Why perpetual life vehicles are taking center stage for Blackstone

With nearly $8bn raised last quarter, open-end vehicles accounted for 90% of real estate capital inflows for Blackstone – and it sees room for further growth.

Blackstone, long known for its closed-end funds, has increasingly focused on perpetual life vehicles to grow its real estate business during the past year, president and chief operating officer Jon Gray said during the firm’s first quarter earnings call.

Core-plus strategies totaled $7.8 billion of inflows, according to Blackstone’s first quarter filing with the Securities and Exchange Commission, accounting for more than 90 percent of the real estate capital raised by the firm during the first three months of 2021. Similarly, those vehicles deployed nearly $3.1 billion during the quarter, nearly as much as its opportunistic and real estate debt arms combined.

Gray: perpetual life funds are transforming Blackstone’s assets and earnings.

During the past 12 months, core-plus strategies accounted for more than $23 billion of the $29 billion Blackstone raised for real estate strategies and $15 billion of $26 billion it deployed. The firm’s newest open-end platform, Blackstone Property Partners Life Sciences, played a major role in this growth, raising $3.8 billion last quarter, bringing its total assets under management to $12 billion since it was launched last fall. Also, Blackstone Real Estate Income Trust, the group’s retail investor-oriented non-traded REIT, raised $3.5 billion last quarter plus another $1.7 billion since April 1. Gray said this brings BREIT near pre-pandemic levels of fundraising.

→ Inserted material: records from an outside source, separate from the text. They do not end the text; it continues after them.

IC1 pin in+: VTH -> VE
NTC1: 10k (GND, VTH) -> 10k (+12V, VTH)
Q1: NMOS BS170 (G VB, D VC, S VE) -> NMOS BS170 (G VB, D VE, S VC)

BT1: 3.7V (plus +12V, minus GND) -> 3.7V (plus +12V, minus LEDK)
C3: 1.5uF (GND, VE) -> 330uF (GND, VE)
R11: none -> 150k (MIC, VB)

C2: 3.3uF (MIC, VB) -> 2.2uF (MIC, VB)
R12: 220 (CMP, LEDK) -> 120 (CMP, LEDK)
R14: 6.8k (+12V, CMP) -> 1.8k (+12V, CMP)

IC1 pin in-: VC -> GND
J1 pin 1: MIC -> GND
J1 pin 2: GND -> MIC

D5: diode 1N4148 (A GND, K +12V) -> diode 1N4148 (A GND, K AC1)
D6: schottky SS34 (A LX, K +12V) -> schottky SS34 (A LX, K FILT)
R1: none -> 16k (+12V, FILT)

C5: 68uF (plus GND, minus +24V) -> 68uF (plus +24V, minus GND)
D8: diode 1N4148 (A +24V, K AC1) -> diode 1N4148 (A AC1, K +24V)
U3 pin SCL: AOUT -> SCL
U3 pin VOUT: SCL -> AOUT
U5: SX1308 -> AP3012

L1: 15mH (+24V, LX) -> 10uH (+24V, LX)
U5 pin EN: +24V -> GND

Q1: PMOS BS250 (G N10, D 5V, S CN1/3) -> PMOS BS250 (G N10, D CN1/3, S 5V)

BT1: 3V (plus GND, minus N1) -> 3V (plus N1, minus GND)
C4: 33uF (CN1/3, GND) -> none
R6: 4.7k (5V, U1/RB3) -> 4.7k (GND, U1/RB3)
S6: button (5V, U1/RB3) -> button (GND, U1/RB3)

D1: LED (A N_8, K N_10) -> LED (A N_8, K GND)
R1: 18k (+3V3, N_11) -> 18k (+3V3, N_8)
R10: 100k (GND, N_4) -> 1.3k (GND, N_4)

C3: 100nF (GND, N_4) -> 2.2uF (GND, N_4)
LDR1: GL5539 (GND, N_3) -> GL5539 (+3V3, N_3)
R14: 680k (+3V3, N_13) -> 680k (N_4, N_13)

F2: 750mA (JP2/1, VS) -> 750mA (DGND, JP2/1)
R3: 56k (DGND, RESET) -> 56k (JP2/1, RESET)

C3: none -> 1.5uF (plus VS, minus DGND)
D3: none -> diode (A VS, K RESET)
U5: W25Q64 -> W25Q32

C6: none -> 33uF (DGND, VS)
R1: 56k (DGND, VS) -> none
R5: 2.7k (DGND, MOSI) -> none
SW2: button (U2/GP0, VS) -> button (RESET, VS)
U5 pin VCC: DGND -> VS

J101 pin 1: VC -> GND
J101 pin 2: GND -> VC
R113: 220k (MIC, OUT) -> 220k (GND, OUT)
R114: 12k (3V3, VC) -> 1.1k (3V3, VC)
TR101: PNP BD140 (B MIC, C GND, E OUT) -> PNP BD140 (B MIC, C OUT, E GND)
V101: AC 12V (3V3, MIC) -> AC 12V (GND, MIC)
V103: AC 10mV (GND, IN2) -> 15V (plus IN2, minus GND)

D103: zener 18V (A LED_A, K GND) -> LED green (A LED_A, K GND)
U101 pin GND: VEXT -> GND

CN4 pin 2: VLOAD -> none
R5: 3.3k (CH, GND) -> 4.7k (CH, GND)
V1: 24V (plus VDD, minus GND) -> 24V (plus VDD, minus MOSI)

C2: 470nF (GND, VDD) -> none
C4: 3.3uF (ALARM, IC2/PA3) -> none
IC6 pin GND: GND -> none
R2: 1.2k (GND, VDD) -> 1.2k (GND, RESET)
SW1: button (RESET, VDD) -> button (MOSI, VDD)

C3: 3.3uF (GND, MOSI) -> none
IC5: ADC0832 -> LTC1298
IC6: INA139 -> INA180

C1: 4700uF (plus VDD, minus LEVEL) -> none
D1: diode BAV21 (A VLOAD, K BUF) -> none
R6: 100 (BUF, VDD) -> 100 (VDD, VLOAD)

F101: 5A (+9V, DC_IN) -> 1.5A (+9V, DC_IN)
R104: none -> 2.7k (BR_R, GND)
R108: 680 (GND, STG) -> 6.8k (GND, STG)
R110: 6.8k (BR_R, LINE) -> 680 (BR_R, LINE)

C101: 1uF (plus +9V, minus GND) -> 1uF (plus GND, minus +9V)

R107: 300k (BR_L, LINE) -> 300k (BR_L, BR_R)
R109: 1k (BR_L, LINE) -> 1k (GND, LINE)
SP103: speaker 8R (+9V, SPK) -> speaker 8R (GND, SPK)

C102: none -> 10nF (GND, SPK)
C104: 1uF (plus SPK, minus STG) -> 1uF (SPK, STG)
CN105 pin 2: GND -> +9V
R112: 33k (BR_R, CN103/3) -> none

Blackstone remains committed to the closed-end vehicles that it has hung its hat on for the past three decades, Gray said during the call with investors. But he credited perpetual life capital with “fueling a powerful transformation in the assets we manage and the earnings we generate.”

With BREIT tapping into the growing pool of retail capital for diversified investments and its Blackstone Property Partners series for region- or sector-specific institutional strategies, core-plus strategies now represent 45 percent of the firm’s fee-earning real estate AUM.

“Our business has been historically concentrated in long-term but finite-lived corporate
private equity and opportunistic real estate drawdown funds … I would compare it to planting seeds, which we grow and then harvest, before starting the process again,” Gray said. “With perpetual capital, we’re now also planting perennials.”

Launched seven years ago, Blackstone’s real estate core-plus arm manages $77 billion of assets in five vehicles. It is the single largest contributor of fee-related earnings at the firm, Gray said, adding that it is working on adding more vehicles of this type.

Both BREIT and the BPP series both delivered net internal rates of return of 9 percent through the first quarter. These figures are up from the 6 percent and 8 percent, respectively, seen a year ago, but shy of the 15 percent net IRR achieved by Blackstone’s opportunistic BREP series. Still, Gray said these platforms remain are relatively young and will bring advantages for the firm – both economic and otherwise – as they continue to scale. “As they grow, they will add a lot to the bottom line of the firm,” he said. “They also add a lot to the intellectual capital.”

Retooling for retail

Blackstone’s shift toward perpetual life vehicles is not unique to real estate. Across all its asset classes, the firm has 15 open-end vehicles that account for $149 billion of its $649 billion of AUM. In January, it launched Blackstone Private Credit Fund, or BCRED, a non-traded business development company. Like BREIT, the debt platform appeals to retail investors, a sector that has grown in recent years but comes with unique challenges, Gray said.

Some of the biggest growing pains are on the communication and reporting fronts. Instead of working with hundreds of institutions, each with their own financial departments, Blackstone is now partnering with other financial institutions to work with thousands of independent investors. Gray said his firm is working with wire houses and other partnering financial institutions to bridge those gaps.

“At our scale, given the number of products we offer, we are uniquely set up to do this,” Gray said. “It will be done in partnership with the big firms who distribute, who have the financial advisors and relationships. They’re critical to our business. But, it’s an area I think both sides have to get better, because the customer experience I don’t think is good enough yet.”